The government is targeting 8 percent of gross domestic product by 2015 for so-called strategic emerging industries including information technology such as cloud computing, Steven Sun, a Hong Kong-based China equity strategist at HSBC Holdings Plc, wrote in a June 2012 report.
Shares of Leshi Internet, a Beijing-based online video company, have more than doubled this year after profit increased 39 percent in the first quarter. The company trades at 61 times estimated profit, data compiled by Bloomberg show. Huayi Brothers, China’s biggest publicly traded filmmaker, has doubled this year after net income jumped 459 percent on the success of movies such as the action-comedy “Journey to the West.” It trades at 43 times estimated profit, 72 percent higher than at the start of the year, the data show.
An official from Leshi declined to comment on the company’s valuation when reached by phone. Three calls made to the office of the board of directors at Huayi Brothers in Beijing went unanswered. The filmmaker didn’t reply to e-mailed questions seeking comment.
Profits for all small-cap companies rose an average of 2.6 percent in the first three months from a year earlier, compared with a 9.1 percent decline last year, according to Shenyin & Wanguo Securities Co.
The larger companies in the CSI 300 reported average profit growth of 9.8 percent in the first quarter, up from a 3.2 percent increase last year, according to data compiled by Bloomberg.
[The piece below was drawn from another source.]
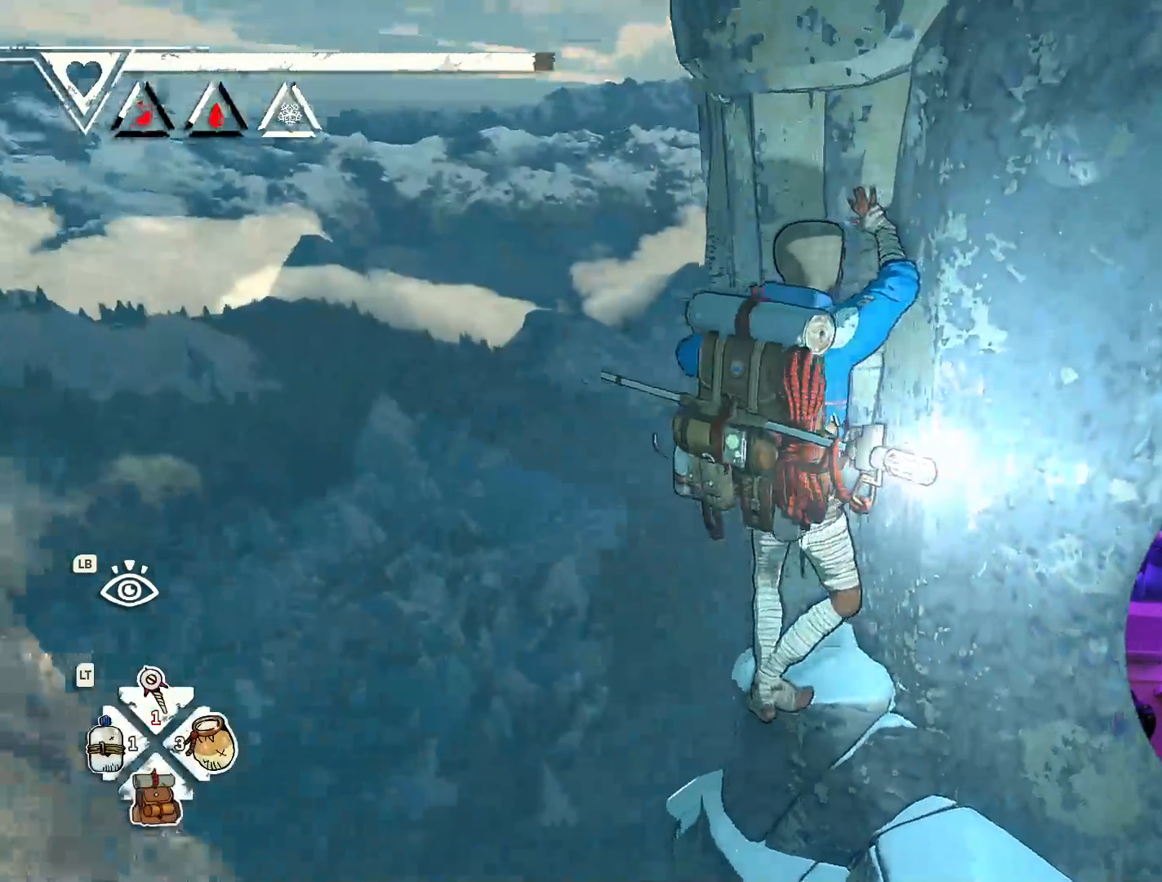
{"buttons": [], "left_stick": "center", "right_stick": "up", "events": [[200, "right_stick", "center"], [433, "right_stick", "up"]]}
“Earnings growth for small-caps are still relatively low and don’t match current valuations,” Zhao Longlong and Kong Lingfei, analysts at Shenyin & Wanguo, wrote in a May 6 report. “Risks exceed opportunities for some growth stocks that have had sizable gains.”
Smaller companies will probably report earnings growth of 25 percent for this year, compared with analysts’ consensus estimates of 50 percent, UBS’ Chen said.
His view is shared by Hao Hong, the chief China strategist at Bank of Communications Co., who predicted in a Bloomberg Television interview on Jan. 2 that smaller companies would outperform. He now says ChiNext stocks are a “crowded trade” that may unwind as profit growth slows.
Chinese mutual funds allocated more than 50 percent of their assets to small-cap stocks at the start of the year, compared with 17 percent for larger companies, according to BoCom estimates. Once funds pare their small-stock holdings, others may follow and trigger an “avalanche” of sales, the Hong Kong-based strategist wrote in a May 6 e-mail.
Small caps are “likely the most risky place to put money,” BoCom’s Hong said. “The strong relative performance of ChiNext is unlikely to last.”